Ideally, Neon would be able to provide statically checked, zero-cost borrowing of JavaScript buffers and views. Fortunately, Neon already provides a type (Context
) that applies Rust's borrowing rules to the state of the VM.
As long as a reference is held to Context
, JavaScript cannot execute to invalidate or change a buffer and other native code cannot access the contents.
There are a few methods on the Context
trait that do not take &mut self
and can execute JavaScript or access data. These will need a breaking change to take an exclusive reference to self
:
Context::lock
Context::borrow
Context::borrow_mut
Context::execute_scoped
Context::compute_scoped
The borrowing design consists of a statically checked, ergonomic API and a more complex, but powerful runtime checked API.
pub trait TypedArray: private::Sealed {
type Item;
/// Statically checked immutable borrow of binary data.
///
/// This may not be used if a mutable borrow is in scope. For the dynamically
/// checked variant see [`TypedArray::try_borrow`].
fn as_slice<'a: 'b, 'b, C>(&'b self, cx: &'b C) -> &'b [Self::Item]
where
C: Context<'a>;
/// Statically checked mutable borrow of binary data.
///
/// This may not be used if any other borrow is in scope. For the dynamically
/// checked variant see [`TypedArray::try_borrow_mut`].
fn as_mut_slice<'a: 'b, 'b, C>(&'b mut self, cx: &'b mut C) -> &'b mut [Self::Item]
where
C: Context<'a>;
/// Dynamically checked immutable borrow of binary data, returning an error if the
/// the borrow would overlap with a mutable borrow.
///
/// The borrow lasts until [`Ref`] exits scope.
///
/// This is the dynamically checked version of [`TypedArray::as_slice`].
fn try_borrow<'a: 'b, 'b, C>(
&self,
lock: &'b Lock<'b, C>,
) -> Result<Ref<'b, Self::Item>, BorrowError>
where
C: Context<'a>;
/// Dynamically checked mutable borrow of binary data, returning an error if the
/// the borrow would overlap with an active borrow.
///
/// The borrow lasts until [`RefMut`] exits scope.
///
/// This is the dynamically checked version of [`TypedArray::as_mut_slice`].

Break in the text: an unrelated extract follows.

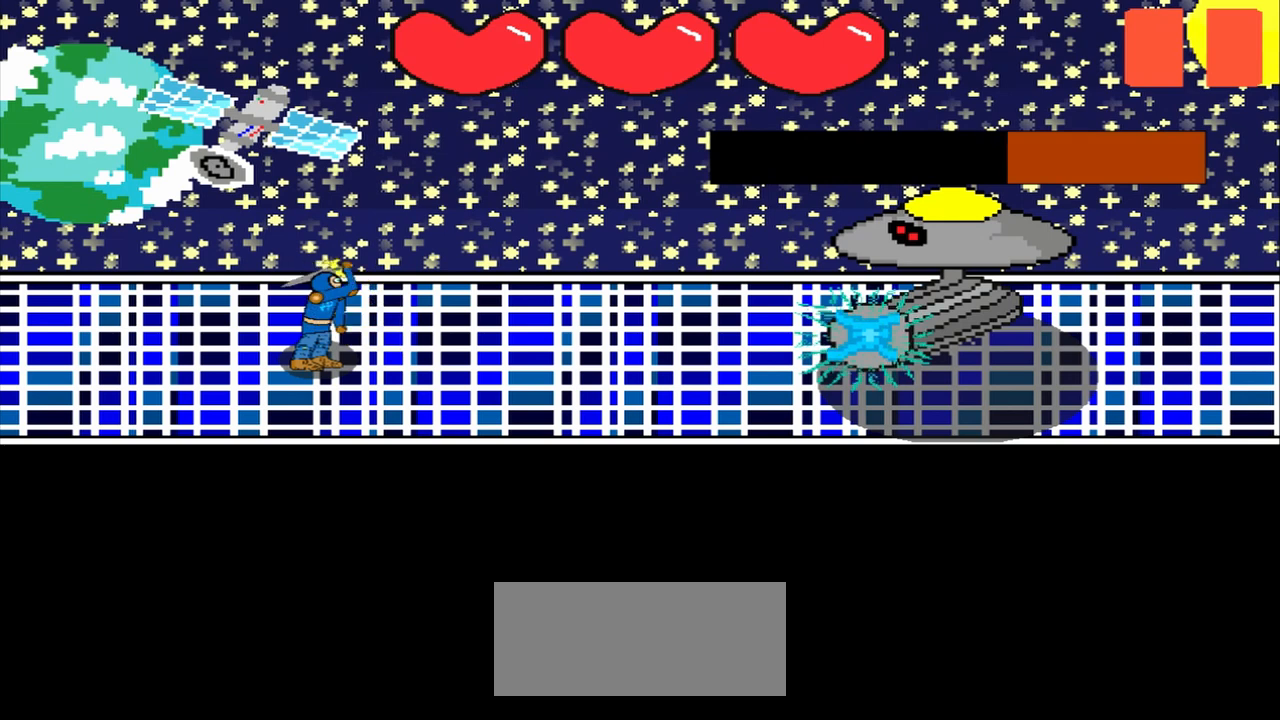
{"buttons": [], "left_stick": "down", "events": [[125, "left_stick", "center"], [417, "left_stick", "down"]]}
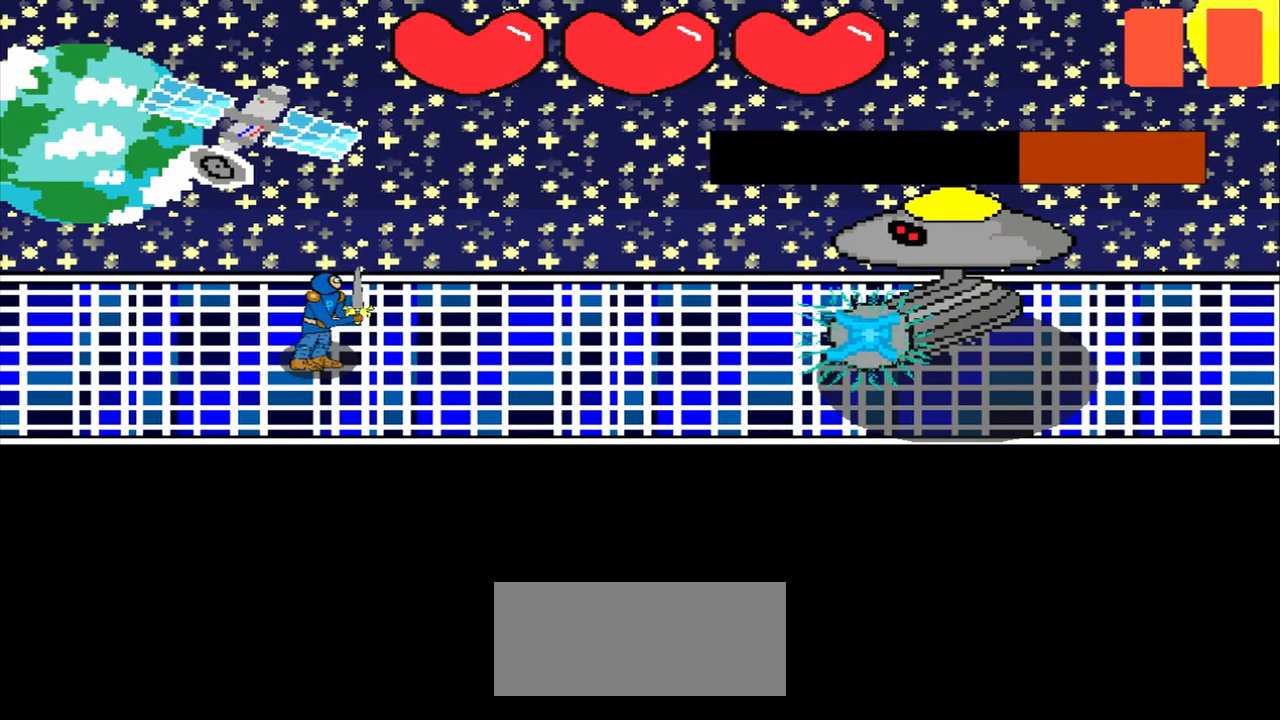
{"buttons": [], "left_stick": "right", "events": [[125, "left_stick", "center"], [333, "left_stick", "right"]]}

fn try_borrow_mut<'a: 'b, 'b, C>(
&mut self,
lock: &'b Lock<'b, C>,
) -> Result<RefMut<'b, Self::Item>, BorrowError>
where
C: Context<'a>;
}
All JavaScript values that may be borrowed as binary data will implement the TypedArray
trait. The trait provides four methods which may be split into two groups:
Note: The trait is Sealed
to prevent external implementations which may be unsound. See the Rust API guidelines for more details on the Sealed pattern.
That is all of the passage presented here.